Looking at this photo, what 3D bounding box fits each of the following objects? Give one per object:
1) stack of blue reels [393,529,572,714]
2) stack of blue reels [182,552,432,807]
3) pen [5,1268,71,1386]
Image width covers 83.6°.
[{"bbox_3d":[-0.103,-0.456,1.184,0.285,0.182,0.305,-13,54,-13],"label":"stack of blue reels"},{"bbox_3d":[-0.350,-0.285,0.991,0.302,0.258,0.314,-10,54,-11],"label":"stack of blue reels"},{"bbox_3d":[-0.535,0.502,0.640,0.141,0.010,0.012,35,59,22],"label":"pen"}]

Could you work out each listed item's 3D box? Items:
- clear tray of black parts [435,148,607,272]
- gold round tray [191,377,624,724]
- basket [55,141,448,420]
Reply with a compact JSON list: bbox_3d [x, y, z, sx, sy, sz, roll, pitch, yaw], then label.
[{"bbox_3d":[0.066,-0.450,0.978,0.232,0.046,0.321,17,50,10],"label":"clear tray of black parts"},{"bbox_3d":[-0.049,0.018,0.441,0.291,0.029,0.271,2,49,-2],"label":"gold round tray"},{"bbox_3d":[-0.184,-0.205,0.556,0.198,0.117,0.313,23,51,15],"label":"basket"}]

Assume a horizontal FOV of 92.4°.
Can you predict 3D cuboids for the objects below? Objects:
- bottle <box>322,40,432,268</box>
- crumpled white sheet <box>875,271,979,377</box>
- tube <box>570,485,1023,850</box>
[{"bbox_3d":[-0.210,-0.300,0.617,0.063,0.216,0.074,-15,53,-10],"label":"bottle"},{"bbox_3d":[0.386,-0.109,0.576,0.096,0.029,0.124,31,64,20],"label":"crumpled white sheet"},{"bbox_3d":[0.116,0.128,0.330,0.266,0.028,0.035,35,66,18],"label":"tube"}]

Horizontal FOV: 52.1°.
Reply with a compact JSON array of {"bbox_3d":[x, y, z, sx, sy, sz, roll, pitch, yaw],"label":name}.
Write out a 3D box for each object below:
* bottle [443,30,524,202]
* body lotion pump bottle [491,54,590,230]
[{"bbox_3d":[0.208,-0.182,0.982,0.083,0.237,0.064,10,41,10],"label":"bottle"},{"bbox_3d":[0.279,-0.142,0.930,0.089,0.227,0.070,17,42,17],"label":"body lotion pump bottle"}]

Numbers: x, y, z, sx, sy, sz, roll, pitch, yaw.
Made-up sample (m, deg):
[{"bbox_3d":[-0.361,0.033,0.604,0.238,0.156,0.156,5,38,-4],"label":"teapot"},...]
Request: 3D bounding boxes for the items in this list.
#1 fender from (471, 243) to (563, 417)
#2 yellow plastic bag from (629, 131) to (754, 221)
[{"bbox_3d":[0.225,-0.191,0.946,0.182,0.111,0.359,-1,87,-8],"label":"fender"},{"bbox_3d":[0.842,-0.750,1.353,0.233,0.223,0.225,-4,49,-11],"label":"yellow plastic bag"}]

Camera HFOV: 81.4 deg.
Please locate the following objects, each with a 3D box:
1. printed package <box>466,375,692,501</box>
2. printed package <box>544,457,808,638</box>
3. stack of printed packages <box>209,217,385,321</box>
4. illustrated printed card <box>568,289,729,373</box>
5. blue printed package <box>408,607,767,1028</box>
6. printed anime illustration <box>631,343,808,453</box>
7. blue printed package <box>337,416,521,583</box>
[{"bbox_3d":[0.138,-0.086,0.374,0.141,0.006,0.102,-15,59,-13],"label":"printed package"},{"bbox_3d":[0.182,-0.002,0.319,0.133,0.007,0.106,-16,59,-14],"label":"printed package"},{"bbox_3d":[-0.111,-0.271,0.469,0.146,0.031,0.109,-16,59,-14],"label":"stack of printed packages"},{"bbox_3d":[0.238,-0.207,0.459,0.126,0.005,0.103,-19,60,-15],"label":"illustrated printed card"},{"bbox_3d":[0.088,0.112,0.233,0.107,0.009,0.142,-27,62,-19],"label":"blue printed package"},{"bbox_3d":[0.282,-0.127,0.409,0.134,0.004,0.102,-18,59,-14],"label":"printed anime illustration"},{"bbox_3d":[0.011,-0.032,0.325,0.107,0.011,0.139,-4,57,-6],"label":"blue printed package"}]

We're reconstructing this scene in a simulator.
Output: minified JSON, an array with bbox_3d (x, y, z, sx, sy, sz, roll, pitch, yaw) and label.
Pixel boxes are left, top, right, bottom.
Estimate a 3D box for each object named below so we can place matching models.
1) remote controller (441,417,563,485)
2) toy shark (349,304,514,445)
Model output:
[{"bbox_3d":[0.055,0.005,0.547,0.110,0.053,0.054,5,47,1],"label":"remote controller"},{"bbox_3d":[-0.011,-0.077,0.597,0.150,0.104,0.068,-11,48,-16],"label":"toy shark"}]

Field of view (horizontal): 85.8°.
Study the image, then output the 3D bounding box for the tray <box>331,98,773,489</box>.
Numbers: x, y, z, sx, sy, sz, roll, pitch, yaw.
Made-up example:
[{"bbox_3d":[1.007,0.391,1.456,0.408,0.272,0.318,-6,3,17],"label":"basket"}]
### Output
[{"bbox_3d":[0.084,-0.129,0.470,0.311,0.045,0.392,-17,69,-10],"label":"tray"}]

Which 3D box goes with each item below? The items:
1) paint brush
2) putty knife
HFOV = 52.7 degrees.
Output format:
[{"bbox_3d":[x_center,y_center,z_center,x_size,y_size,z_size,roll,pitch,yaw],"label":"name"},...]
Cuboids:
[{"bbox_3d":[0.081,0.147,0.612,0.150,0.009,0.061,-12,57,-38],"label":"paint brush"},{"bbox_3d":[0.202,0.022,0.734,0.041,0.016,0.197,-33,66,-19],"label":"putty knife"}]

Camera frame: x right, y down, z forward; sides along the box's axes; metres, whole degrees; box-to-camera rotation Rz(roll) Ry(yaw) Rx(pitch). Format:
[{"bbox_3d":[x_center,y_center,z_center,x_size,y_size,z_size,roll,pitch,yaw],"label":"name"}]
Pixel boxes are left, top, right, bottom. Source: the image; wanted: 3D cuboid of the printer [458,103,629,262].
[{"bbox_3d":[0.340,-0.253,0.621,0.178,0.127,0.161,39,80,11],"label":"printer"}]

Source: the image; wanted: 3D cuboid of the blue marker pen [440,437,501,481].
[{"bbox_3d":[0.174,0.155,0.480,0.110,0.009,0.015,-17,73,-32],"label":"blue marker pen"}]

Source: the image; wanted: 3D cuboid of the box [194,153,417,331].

--------

> _PROBLEM TO WORK ON_: Beginning at the top of the records above, transcribe each line exactly up to and including the line that holds "Could you work".

> _EXERCISE RESULT_:
Looking at this photo, what 3D bounding box fits each of the following objects? Give one per object:
1) stack of blue reels [393,529,572,714]
2) stack of blue reels [182,552,432,807]
3) pen [5,1268,71,1386]
Image width covers 83.6°.
[{"bbox_3d":[-0.103,-0.456,1.184,0.285,0.182,0.305,-13,54,-13],"label":"stack of blue reels"},{"bbox_3d":[-0.350,-0.285,0.991,0.302,0.258,0.314,-10,54,-11],"label":"stack of blue reels"},{"bbox_3d":[-0.535,0.502,0.640,0.141,0.010,0.012,35,59,22],"label":"pen"}]

Could you work out each listed item's 3D box? Items:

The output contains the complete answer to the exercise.